PASSAGE:
Permaset Aqua Supercover I get at either buypermaset inks.com which I think is their "official" USA outlet. And I also get some from McLogan, because McLogan is fairly close to me and if I hit $250 in an order they ship it to me for free and it gets here next day. Call me lazy, but L.A. traffic is stupid. And I save time and money not having to drive the 15 miles out there and 15 miles back. 

You can submit your reseller info to both places for tax reasons if you need to. 

Buypermasetinks has a bigger selection/ all the colors in the PS range, plus a lot of the additives - retarder/extender, puff, etc. McLogan doesn't seem to have the additives, and the color selection is not as wide. But they have the basics, and I mix a lot of stuff by eye. You know - blue and yellow = green, etc. Even though I could buy green - I don't. I can just mix it, if I need it. 

Downside to PermaSet Supercover is price, it's out of Australia. They don't seem to be widely accepted here, and the price is not cheap. YMMV. I never had an issue with ink price, especially if it gives me the results I want - which it does. In reality though, it's not MUCH more than a gallon of One Stroke high opacity plastisol. And since Permaset is measured in liters - a 4 liter container is actually a bit more than a gallon. So you get a bit more ink in a PS 4 liter bucket than you would in a gallon bucket. Plus, since switching to WB, I've seen my online sales jump a lot. So there's that. 

Having said all that, you can order small bottles of PS to try from a lot of places. Even like **** Blick or whatever. 

The standard non-supercover Permaset Aqua (for light garments) is closer in price to other WB inks. And has a bit more in the color range. You can however mix standard Aqua with Supercover Aqua for a wider range of colors, and still get good opacity and save some $$$. For instance I mix standard Aqua black with Supercover Aqua white for a grey that covers like crazy. If you're only going to try one - the Supercover is what you want for dark tees.

DATA LINES:
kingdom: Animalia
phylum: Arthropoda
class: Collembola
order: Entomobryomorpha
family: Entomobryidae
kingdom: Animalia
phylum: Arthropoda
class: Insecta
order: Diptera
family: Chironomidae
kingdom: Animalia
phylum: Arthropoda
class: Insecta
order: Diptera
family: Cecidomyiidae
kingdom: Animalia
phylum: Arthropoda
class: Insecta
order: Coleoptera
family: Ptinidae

--

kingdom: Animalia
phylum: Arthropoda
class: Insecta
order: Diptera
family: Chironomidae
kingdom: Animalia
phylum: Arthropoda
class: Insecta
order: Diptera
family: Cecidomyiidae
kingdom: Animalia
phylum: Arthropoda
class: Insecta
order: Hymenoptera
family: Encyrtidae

--

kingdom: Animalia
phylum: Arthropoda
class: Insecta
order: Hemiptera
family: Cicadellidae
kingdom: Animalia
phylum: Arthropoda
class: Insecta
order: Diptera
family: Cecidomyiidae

PROBLEMS AND TASKS:
(A) Translate this sentence from the Permaset ink post into Spanish: "You can submit your reseller info to both places for tax reasons if you need to."
(B) Carry on the Permaset ink post, picking up after its last sentence.
The material comes from a separate source, unrelated to the Permaset ink post.

ANSWERS TO THE EXERCISE:
(A) Puedes enviar tu información de revendedor a ambos lugares por motivos fiscales si lo necesitas.

(B)
I would also recommend trying the Ryonet Green Galaxy White WB. It's pretty good, I don't really use a lot of Ryonet stuff. But I can recommend this one. It covers really well, and it's cheap at $50 a gallon. I just don't like the final cure on it as much as the PS. It feels spongey and a bit like a REALLY thin plastisol to me. And it's got just a smidge of gloss. I hate gloss. Not sure what is in there, but I recommend it if you want to start playing around with these high opacity WB inks. 

If I were doing a lot of custom orders, I would use the GG white a lot. But my gig is retail, although I DO have a couple gallons of the GG white on hand for emergency. 

Other thing with with the GG is lack of colors. I know they are supposed to come out with more, and I'm interested in seeing them.

But yep, the PS is crazy. I've been doing a lot of red designs lately because I used to hate printing red plastisol, it was my nemesis. Not any more. Even the colors like yellow just POP on a black tee. P/F/P done.


----------



## porkchopharry (Mar 4, 2012)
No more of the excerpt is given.